> _Source material_:
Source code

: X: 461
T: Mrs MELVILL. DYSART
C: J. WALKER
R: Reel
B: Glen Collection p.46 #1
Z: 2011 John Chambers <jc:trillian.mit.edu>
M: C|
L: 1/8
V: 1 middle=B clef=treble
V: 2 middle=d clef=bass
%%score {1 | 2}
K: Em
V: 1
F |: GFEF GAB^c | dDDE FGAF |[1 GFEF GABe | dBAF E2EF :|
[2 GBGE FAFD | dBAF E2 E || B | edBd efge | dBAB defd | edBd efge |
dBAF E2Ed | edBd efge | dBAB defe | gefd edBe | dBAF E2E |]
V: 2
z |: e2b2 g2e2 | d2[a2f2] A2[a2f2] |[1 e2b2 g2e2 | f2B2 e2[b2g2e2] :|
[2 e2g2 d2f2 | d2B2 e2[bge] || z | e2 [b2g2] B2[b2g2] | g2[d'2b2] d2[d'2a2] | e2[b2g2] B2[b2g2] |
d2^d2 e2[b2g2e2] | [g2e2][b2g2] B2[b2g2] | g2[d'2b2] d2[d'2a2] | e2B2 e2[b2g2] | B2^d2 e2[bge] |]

> _Job item_: Wherever the string "edBd" appears in the entries above, return the line it appears on.

> _Task response_:
[2 GBGE FAFD | dBAF E2 E || B | edBd efge | dBAB defd | edBd efge |
dBAF E2Ed | edBd efge | dBAB defe | gefd edBe | dBAF E2E |]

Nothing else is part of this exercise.